Карякин Юрий Федорович
Шрифт:
Это же и есть:
Как труп в пустыне я лежал, И Бога глас ко мне воззвал: «Восстань, пророк, и виждь, и внемли, Исполнись волею моей И, обходя моря и земли, Глаголом жги сердца людей».«Не умею передать словами. После сна моего потерял слова…»
Умеет! Нашел! Восстал и — жжет сердца!
«Да, жизнь и — проповедь. <…> И пойду! И пойду!»
Он и идет, идет, обходя моря и земли.
«О! я бодр, я свеж, я иду, иду, и хотя бы на тысячу лет».
Смешной и есть в своем роде пушкинский Пророк (и Странник, конечно), «переведенный» Достоевским на «язык суровой прозы».
Как страстно он исповедовал, что «спасение от отчаяния всех людей, и условие sine qua non, и залог для бытия всего мира, и заключается в трех словах: Слово плоть бысть, и вера в эти слова…» (11; 179).

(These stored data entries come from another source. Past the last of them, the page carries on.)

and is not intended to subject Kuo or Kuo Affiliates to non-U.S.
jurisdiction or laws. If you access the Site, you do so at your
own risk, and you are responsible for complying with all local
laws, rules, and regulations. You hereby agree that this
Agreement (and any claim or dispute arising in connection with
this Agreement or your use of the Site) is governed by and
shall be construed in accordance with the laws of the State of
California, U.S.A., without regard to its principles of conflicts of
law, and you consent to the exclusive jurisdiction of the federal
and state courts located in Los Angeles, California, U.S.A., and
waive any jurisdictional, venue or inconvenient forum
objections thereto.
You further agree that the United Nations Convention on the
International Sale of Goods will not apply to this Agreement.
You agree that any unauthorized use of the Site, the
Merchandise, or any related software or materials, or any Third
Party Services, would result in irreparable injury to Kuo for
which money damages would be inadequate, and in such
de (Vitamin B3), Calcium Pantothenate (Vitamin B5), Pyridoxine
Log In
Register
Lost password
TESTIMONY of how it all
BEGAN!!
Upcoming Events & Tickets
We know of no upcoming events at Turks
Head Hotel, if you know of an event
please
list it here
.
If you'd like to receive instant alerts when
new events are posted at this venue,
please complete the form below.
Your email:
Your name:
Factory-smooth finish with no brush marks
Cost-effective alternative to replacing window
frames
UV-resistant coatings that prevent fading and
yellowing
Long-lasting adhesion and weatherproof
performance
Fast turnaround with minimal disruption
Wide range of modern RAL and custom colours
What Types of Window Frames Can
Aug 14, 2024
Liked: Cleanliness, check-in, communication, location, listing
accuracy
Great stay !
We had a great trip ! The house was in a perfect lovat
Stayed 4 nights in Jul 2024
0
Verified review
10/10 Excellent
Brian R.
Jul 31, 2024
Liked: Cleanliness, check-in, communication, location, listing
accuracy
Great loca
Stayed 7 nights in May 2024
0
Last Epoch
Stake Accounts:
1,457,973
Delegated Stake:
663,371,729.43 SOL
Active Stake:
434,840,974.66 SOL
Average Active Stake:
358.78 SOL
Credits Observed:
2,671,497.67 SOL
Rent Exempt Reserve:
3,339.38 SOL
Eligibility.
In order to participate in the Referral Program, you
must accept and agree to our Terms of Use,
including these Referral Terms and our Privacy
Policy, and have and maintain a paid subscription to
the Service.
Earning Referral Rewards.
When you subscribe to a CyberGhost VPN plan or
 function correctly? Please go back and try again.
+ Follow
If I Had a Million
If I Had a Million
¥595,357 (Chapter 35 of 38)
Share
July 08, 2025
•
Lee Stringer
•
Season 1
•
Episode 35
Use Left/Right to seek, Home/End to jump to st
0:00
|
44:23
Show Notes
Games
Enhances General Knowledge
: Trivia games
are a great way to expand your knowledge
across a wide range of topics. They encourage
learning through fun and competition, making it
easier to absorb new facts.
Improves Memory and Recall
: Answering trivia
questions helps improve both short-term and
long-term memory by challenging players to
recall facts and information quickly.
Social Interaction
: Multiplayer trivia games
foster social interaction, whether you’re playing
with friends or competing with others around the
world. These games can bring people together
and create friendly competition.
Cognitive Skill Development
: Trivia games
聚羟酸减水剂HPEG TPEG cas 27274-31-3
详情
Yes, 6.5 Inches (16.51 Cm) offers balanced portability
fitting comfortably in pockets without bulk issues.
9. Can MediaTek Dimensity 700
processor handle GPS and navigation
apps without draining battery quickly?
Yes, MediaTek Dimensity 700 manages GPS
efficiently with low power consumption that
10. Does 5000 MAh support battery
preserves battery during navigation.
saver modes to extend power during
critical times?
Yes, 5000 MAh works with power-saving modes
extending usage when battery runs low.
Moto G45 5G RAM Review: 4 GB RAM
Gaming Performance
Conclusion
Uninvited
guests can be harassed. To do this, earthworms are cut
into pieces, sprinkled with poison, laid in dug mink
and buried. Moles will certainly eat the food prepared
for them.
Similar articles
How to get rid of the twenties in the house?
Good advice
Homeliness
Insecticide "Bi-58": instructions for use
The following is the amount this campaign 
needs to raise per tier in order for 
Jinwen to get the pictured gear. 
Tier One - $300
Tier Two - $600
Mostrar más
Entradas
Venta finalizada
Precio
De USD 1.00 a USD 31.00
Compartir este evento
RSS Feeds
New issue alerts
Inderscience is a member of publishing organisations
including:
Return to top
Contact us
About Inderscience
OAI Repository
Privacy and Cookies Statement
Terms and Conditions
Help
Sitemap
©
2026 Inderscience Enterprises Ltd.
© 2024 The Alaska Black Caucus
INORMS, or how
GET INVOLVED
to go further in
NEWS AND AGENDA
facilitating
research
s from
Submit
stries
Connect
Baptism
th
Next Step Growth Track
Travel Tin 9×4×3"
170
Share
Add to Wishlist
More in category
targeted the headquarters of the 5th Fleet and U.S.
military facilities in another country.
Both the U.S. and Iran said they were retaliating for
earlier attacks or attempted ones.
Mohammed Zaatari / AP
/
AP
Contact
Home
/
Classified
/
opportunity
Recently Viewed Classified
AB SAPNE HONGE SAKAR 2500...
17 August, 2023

Воплощенное Слово — и есть спасение от отчаяния, и есть залог бытия.
«Слово — та же деятельность, а у нас — более чем где-нибудь» (18; 66).
«Слово — слово великое дело!» (19; 109).
«Новое слово», по Достоевскому, задаст миру духовные ориентиры и координаты.
«Вся действительность не исчерпывается насущным, ибо огромной своею частию заключается в нем в виде еще подспудного, невысказанного будущего слова. Изредка являются пророки, которые угадывают и высказывают это цельное слово. Шекспир — это пророк, посланный Богом, чтобы возвестить нам тайну о человеке, души человеческой» (11; 237).
«Скажи мне одно слово (Пушкин), но самое нужное слово» (24; 239).
Но это же все и есть тема, идея, глагол «Пророка».
«Сон смешного человека» — это, может быть, самое пушкинское произведение Достоевского, это — его «Пророк».
И как «Пророк» для Пушкина, так и «Сон смешного человека» для Достоевского — есть преображенная исповедь самого художника.
Итак, «Сон смешного человека» в целом — это художественный образ спасительного духовного подвига.
Смешной — в сущности, образ художника-пророка.
Сам его рассказ — образ живого воплощенного Слова.
Но главный прототип здесь — сам Достоевский, его подвиг, его Слово.
Когда Микеланджело изобразил себя в «Страшном суде», это было настоящее духовно-художественное открытие. Он изобразил себя не так, как многие делали это до него и после: где-нибудь в углу, за спинами, в стороне, с ручным мольбертом (именно сторонним). Нет, он здесь — в виде собственной выпотрошенной кожи, шкуры, которую, как ветошку, держит в левой руке фарисей-кардинал. Микеланджело (Демиург художественного мира!) осмелился представить себя в качестве персонажа мировой трагедии, трагического персонажа мировой истории. И не здесь ли, не в его ли именно фигуре и находится истинный духовно-нравственный, художественный центр всей картины?
Не решился ли и Достоевский на такое? Не проступают ли в «Сне смешного человека» черты его духовного облика? И не его ли духовный автопортрет и есть в конечном счете истинный центр и этой картины? Мы не видим его так, как видим Микеланджело. Перед нами картина, написанная не красками, а словами. Но мы слышим его слово и через слово это воссоздаем его образ.
Тому есть еще два маленьких доказательства, одно, по-моему, прямое, другое — косвенное, но в своем роде не менее сильное.
Звезда. Девочка. Сон
От апреля 1877-го обратимся к октябрю — ноябрю 1866-го.
С 4 по 29 октября Достоевский диктует юной «стенографке», Анне Григорьевне Сниткиной, десять листов «Игрока». Момент высшего творческого вдохновения, а еще и момент зарождения любви. Тайное тайных — вдвойне.
3 ноября, в четверг, он впервые навещает ее в доме на Костромской. А 8 ноября, во вторник, Анна Григорьевна сама приходит к нему, в Столярный. Он — крайне возбужден и радостен.
«— Не случилось ли с вами чего-нибудь хорошего?
– Да, случилось! Сегодня ночью я видел чудесный сон! Я придаю снам большое значение. Мои сны всегда бывают вещими…»
И он рассказывает, как, перебирая (во сне) свой палисандровый ящик, где хранились его рукописи, письма и дорогие по воспоминаниям вещи, он увидел вдруг, как что-то там блеснуло — «какая-то светлая звездочка», оказавшаяся маленьким бриллиантом.
«— Что же вы с ним сделали?
– В том-то и горе, что не помню. Тут пошли другие сны…» А потом он рассказывает, что хочет написать роман о художнике, который все не справлялся с «формой», которому все не давалось новое слово.